- **Directive**
Scan the lines below for the word "Possibilidade". Copy each line you find it in.

Saved entries
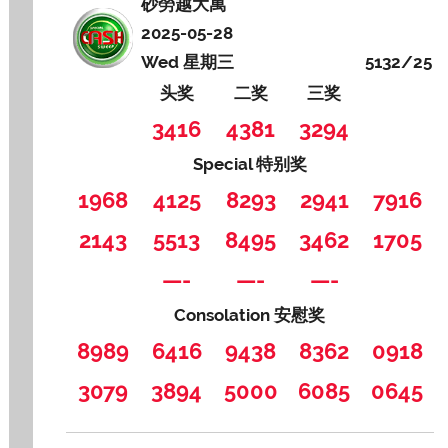
砂勞越大萬
2025-05-28
Wed 星期三
5132/25
头奖
二奖
三奖
3416
4381
3294
Special 特别奖
1968
4125
8293
2941
7916
2143
5513
8495
3462
1705
—-
—-
—-
Consolation 安慰奖
8989
6416
9438
8362
0918
3079
3894
5000
6085
0645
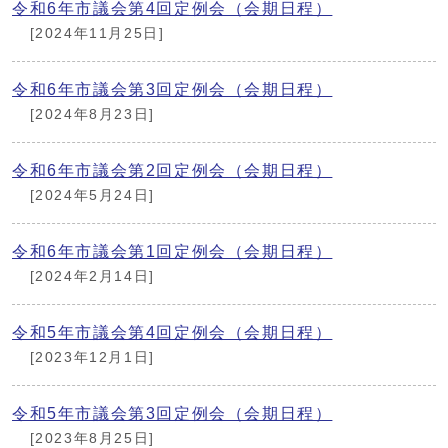
令和6年市議会第4回定例会（会期日程）
[2024年11月25日]
令和6年市議会第3回定例会（会期日程）
[2024年8月23日]
令和6年市議会第2回定例会（会期日程）
[2024年5月24日]
令和6年市議会第1回定例会（会期日程）
[2024年2月14日]
令和5年市議会第4回定例会（会期日程）
[2023年12月1日]
令和5年市議会第3回定例会（会期日程）
[2023年8月25日]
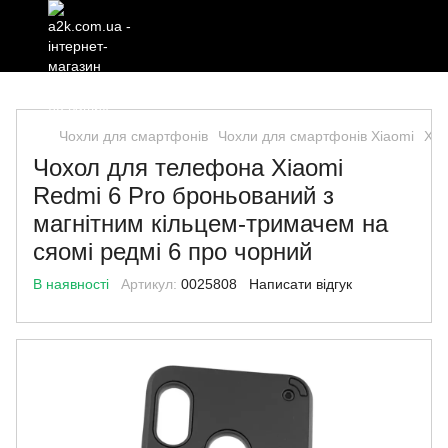
Чохли для смартфонів
Чохли для смартфонів Xiaomi
Xia
Чохол для телефона Xiaomi
Redmi 6 Pro броньований з
магнітним кільцем-тримачем на
сяомі редмі 6 про чорний
В наявності
Артикул:
0025808
Написати відгук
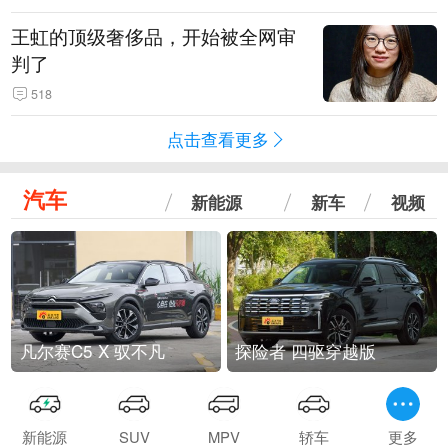
王虹的顶级奢侈品，开始被全网审
判了
518
点击查看更多
汽车
新能源
新车
视频
凡尔赛C5 X 驭不凡
探险者 四驱穿越版
新能源
SUV
MPV
轿车
更多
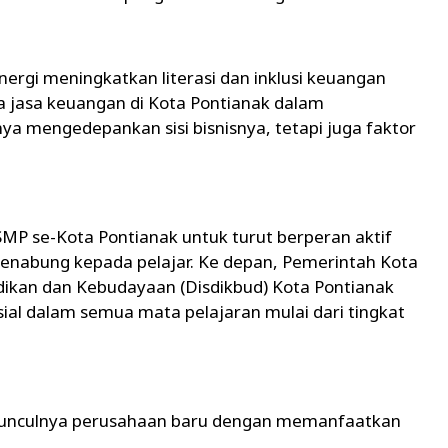
inergi meningkatkan literasi dan inklusi keuangan
 jasa keuangan di Kota Pontianak dalam
ya mengedepankan sisi bisnisnya, tetapi juga faktor
SMP se-Kota Pontianak untuk turut berperan aktif
nabung kepada pelajar. Ke depan, Pemerintah Kota
dikan dan Kebudayaan (Disdikbud) Kota Pontianak
nsial dalam semua mata pelajaran mulai dari tingkat
an munculnya perusahaan baru dengan memanfaatkan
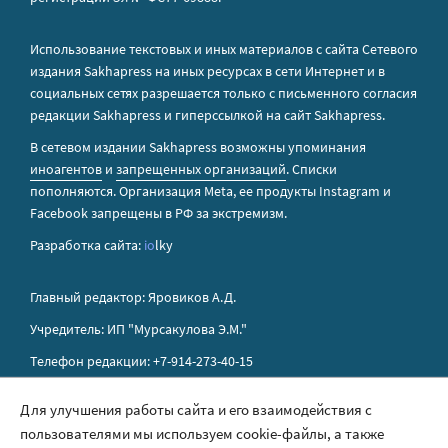
Использование текстовых и иных материалов с сайта Сетевого
издания Sakhapress на иных ресурсах в сети Интернет и в
социальных сетях разрешается только с письменного согласия
редакции Sakhapress и гиперссылкой на сайт Sakhapress.
В сетевом издании Sakhapress возможны упоминания
иноагентов
и
запрещенных организаций
. Списки
пополняются. Организация Metа, ее продукты Instagram и
Facebook запрещены в РФ за экстремизм.
Разработка сайта:
io
lky
Главный редактор: Яровиков А.Д.
Учредитель: ИП "Мурсакулова Э.М."
Телефон редакции: +7-914-273-40-15
E-mail редакции: sakhapress@mail.ru
Для улучшения работы сайта и его взаимодействия с
пользователями мы используем cookie-файлы, а также
Правила сайта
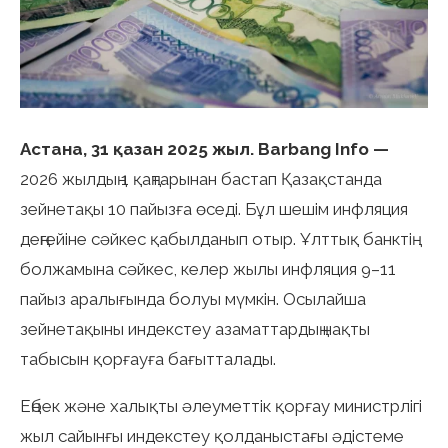
Астана, 31 қазан 2025 жыл. Barbang Info —
2026 жылдың 1 қаңтарынан бастап Қазақстанда
зейнетақы 10 пайызға өседі. Бұл шешім инфляция
деңгейіне сәйкес қабылданып отыр. Ұлттық банктің
болжамына сәйкес, келер жылы инфляция 9–11
пайыз аралығында болуы мүмкін. Осылайша
зейнетақыны индекстеу азаматтардың нақты
табысын қорғауға бағытталады.
Еңбек және халықты әлеуметтік қорғау министрлігі
жыл сайынғы индекстеу қолданыстағы әдістеме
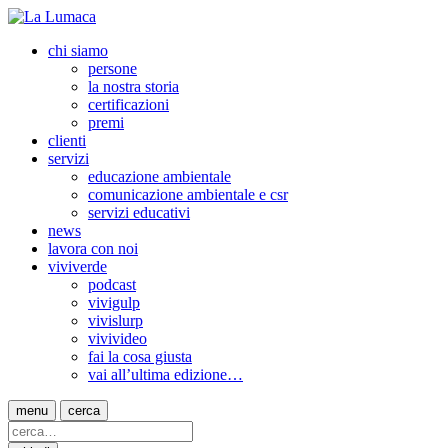
chi siamo
persone
la nostra storia
certificazioni
premi
clienti
servizi
educazione ambientale
comunicazione ambientale e csr
servizi educativi
news
lavora con noi
viviverde
podcast
vivigulp
vivislurp
vivivideo
fai la cosa giusta
vai all’ultima edizione…
menu
cerca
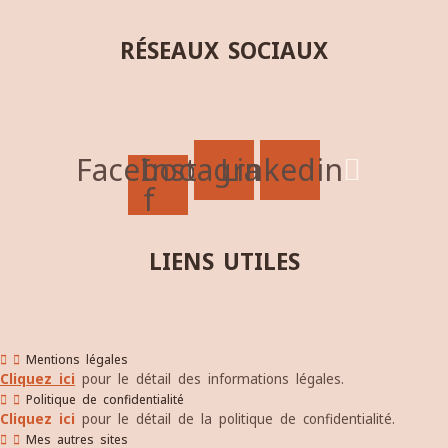
RÉSEAUX SOCIAUX
Facebook-
Instagram
Linkedin
f
LIENS UTILES
Mentions légales
Cliquez ici
pour le détail des informations légales.
Politique de confidentialité
Cliquez ici
pour le détail de la politique de confidentialité.
Mes autres sites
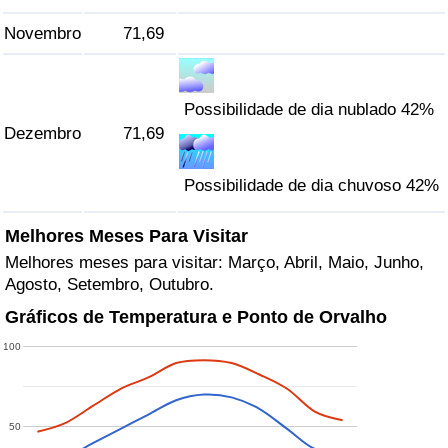
Novembro
71,69
Possibilidade de dia nublado 42%
Dezembro
71,69
Possibilidade de dia chuvoso 42%
Melhores Meses Para Visitar
Melhores meses para visitar: Março, Abril, Maio, Junho,
Agosto, Setembro, Outubro.
Gráficos de Temperatura e Ponto de Orvalho
100
50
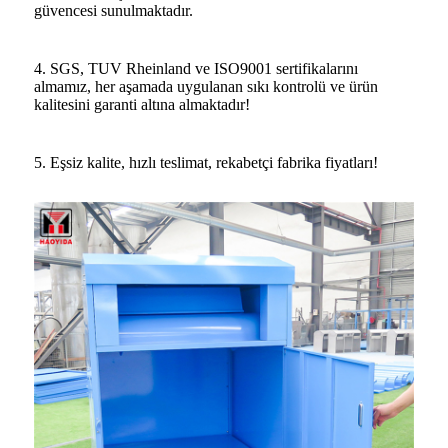
güvencesi sunulmaktadır.
4. SGS, TUV Rheinland ve ISO9001 sertifikalarını
almamız, her aşamada uygulanan sıkı kontrolü ve ürün
kalitesini garanti altına almaktadır!
5. Eşsiz kalite, hızlı teslimat, rekabetçi fabrika fiyatları!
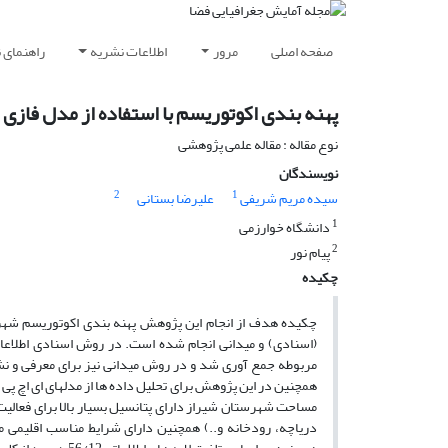
صفحه اصلی
مرور
اطلاعات نشریه
راهنمای 
پهنه بندی اکوتوریسم با استفاده از مدل فازی fuzzy (مطالعه موردی: شهرستان شیراز)
نوع مقاله : مقاله علمی پژوهشی
نویسندگان
2
1
سیده مریم شریفی
علیرضا بستانی
1
دانشگاه خوارزمی
2
پیام نور
چکیده
(اسنادی) و میدانی انجام شده است. در روش اسنادی اطلاعات م
مربوطه جمع آوری شد و در روش میدانی نیز برای معرفی و نش
مساحت شهرستان شیراز دارای پتانسیل بسیار بالا برای فعالیت 
دریاچه، رودخانه و..) همچنین دارای شرایط مناسب اقلیمی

- **Result of this task**
Possibilidade de dia nublado 42%
Possibilidade de dia chuvoso 42%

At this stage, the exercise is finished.